TASK TO CARRY OUT >>
Write out exactly, and only, the lines below from the line with "index dip: (129, 130)" through the line with "index dip: (407, 337)"; pictures do not belong in the copy.
———
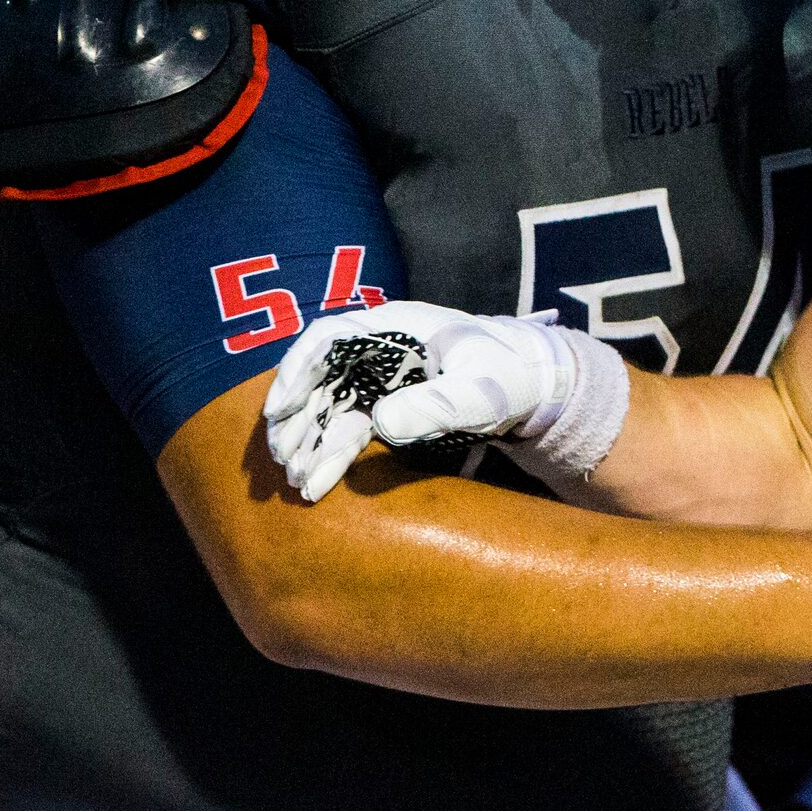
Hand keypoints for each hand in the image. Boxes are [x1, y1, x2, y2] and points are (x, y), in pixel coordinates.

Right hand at [263, 301, 584, 501]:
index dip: (298, 368)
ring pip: (327, 407)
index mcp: (397, 327)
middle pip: (319, 376)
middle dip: (297, 418)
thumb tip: (382, 423)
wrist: (531, 390)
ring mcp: (379, 378)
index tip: (280, 408)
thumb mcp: (481, 391)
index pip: (330, 335)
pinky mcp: (385, 407)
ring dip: (308, 442)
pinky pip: (347, 429)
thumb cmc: (509, 375)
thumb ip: (437, 405)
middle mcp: (379, 349)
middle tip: (282, 459)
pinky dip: (329, 454)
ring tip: (297, 479)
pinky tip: (316, 483)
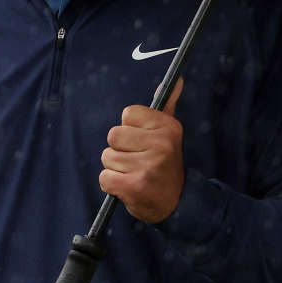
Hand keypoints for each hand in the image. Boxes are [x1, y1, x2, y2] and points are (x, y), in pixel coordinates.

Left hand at [99, 77, 185, 223]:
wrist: (177, 203)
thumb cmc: (166, 164)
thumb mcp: (169, 133)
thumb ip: (167, 105)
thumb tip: (176, 80)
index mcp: (168, 127)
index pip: (127, 114)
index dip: (129, 130)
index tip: (142, 141)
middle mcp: (161, 144)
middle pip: (113, 136)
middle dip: (118, 150)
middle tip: (136, 161)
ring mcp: (148, 166)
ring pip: (107, 157)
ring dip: (115, 169)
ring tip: (134, 174)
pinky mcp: (135, 186)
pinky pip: (104, 178)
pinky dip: (111, 185)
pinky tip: (128, 187)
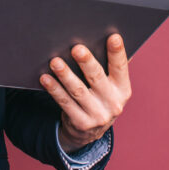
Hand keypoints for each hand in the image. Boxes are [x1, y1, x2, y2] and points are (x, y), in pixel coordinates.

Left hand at [40, 34, 131, 152]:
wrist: (91, 132)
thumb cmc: (99, 97)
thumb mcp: (110, 86)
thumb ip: (108, 67)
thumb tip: (104, 38)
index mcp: (123, 89)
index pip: (121, 68)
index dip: (117, 53)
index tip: (113, 37)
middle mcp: (113, 103)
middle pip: (97, 78)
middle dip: (86, 62)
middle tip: (76, 49)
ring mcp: (97, 115)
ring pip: (78, 91)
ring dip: (65, 75)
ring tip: (55, 62)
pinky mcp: (81, 123)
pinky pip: (65, 103)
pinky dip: (54, 89)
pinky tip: (45, 78)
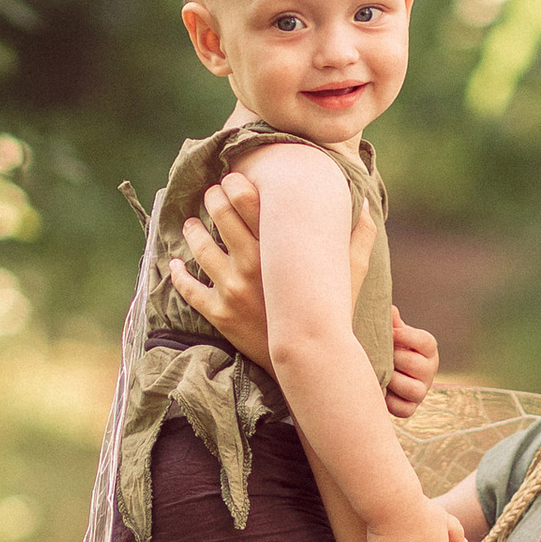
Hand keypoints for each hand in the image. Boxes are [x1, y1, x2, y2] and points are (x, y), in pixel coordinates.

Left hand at [166, 169, 375, 373]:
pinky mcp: (220, 315)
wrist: (311, 363)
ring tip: (191, 224)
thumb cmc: (333, 316)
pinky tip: (174, 265)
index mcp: (280, 251)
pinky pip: (190, 290)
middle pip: (221, 217)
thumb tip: (367, 204)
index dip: (235, 185)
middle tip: (210, 195)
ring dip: (192, 232)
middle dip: (212, 200)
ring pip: (200, 249)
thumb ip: (359, 237)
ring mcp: (233, 290)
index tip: (231, 178)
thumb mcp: (352, 275)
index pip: (249, 203)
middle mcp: (253, 265)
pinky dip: (177, 275)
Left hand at [385, 314, 439, 417]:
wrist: (385, 373)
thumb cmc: (390, 348)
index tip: (391, 333)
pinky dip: (389, 402)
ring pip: (413, 389)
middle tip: (378, 355)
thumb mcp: (393, 334)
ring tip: (378, 374)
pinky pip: (404, 409)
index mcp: (427, 349)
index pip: (425, 342)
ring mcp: (421, 391)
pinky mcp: (411, 408)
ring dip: (392, 381)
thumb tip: (389, 309)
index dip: (407, 337)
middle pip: (416, 365)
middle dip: (394, 359)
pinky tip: (380, 391)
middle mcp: (429, 370)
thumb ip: (392, 323)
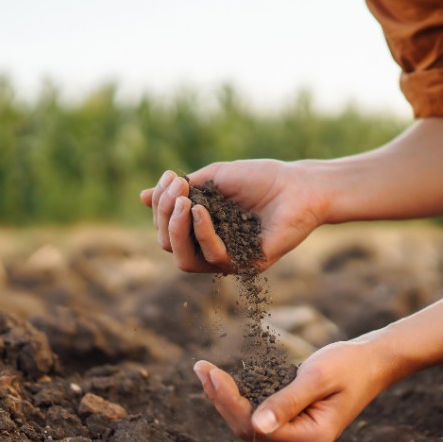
———
TASK RESULT >>
index dip: (129, 130)
index tip: (142, 141)
middle mcp: (161, 144)
middle pip: (113, 136)
middle dip: (118, 150)
middle tip: (136, 161)
ring mcp: (148, 166)
ring pip: (107, 157)
ring dip: (115, 169)
ring tip: (134, 174)
pinky mcp: (135, 186)
pinky pip: (104, 178)
pinky dip: (111, 185)
pinky tip: (128, 187)
Hand keypoints for each hand in the image. Boxes are [x1, y1, x2, y2] and points are (x, y), in pixel coordinates.

Left hand at [40, 34, 131, 152]:
wrist: (91, 132)
thumb cmc: (99, 97)
thumb mcp: (110, 86)
thumb ip: (108, 67)
thumb tip: (104, 38)
index mcp: (123, 89)
index pip: (121, 68)
index dip: (117, 53)
index tip: (113, 37)
middle mcp: (113, 103)
middle pip: (97, 78)
middle dip: (86, 62)
middle tip: (76, 49)
ring mcp: (97, 115)
ring pip: (78, 91)
ring dip: (65, 75)
ring tip: (55, 62)
pinky mcp: (81, 123)
pinky pip: (65, 103)
pinky dip: (54, 89)
pinky tip: (45, 78)
Hand keypoints for each hand in the image. Boxes are [x1, y1, x2, y2] and points are (x, y), in pixel coordinates.

Left hand at [166, 169, 375, 373]:
pinky mcp: (220, 315)
wrist: (311, 363)
ring tip: (191, 224)
thumb cmc: (333, 316)
pinky tip: (174, 265)
index mcp: (280, 251)
pinky pip: (190, 290)
middle pip: (221, 217)
thumb tip: (367, 204)
index dip: (235, 185)
middle tip: (210, 195)
ring dip: (192, 232)
middle dip: (212, 200)
ring pip: (200, 249)
thumb ip: (359, 237)
ring mcp: (233, 290)
index tip: (231, 178)
thumb mcp: (352, 275)
index pip: (249, 203)
middle mcp: (253, 265)
pinky dip: (177, 275)
Left hand at [385, 314, 439, 417]:
wrist: (385, 373)
thumb cmc: (390, 348)
index tip: (391, 333)
pinky dip: (389, 402)
ring pip: (413, 389)
middle tip: (378, 355)
thumb mcp: (393, 334)
ring tip: (378, 374)
pinky pip: (404, 409)
index mcp: (427, 349)
index pip: (425, 342)
ring mcp: (421, 391)
pinky mcp: (411, 408)
ring dip: (392, 381)
thumb tip: (389, 309)
index dip: (407, 337)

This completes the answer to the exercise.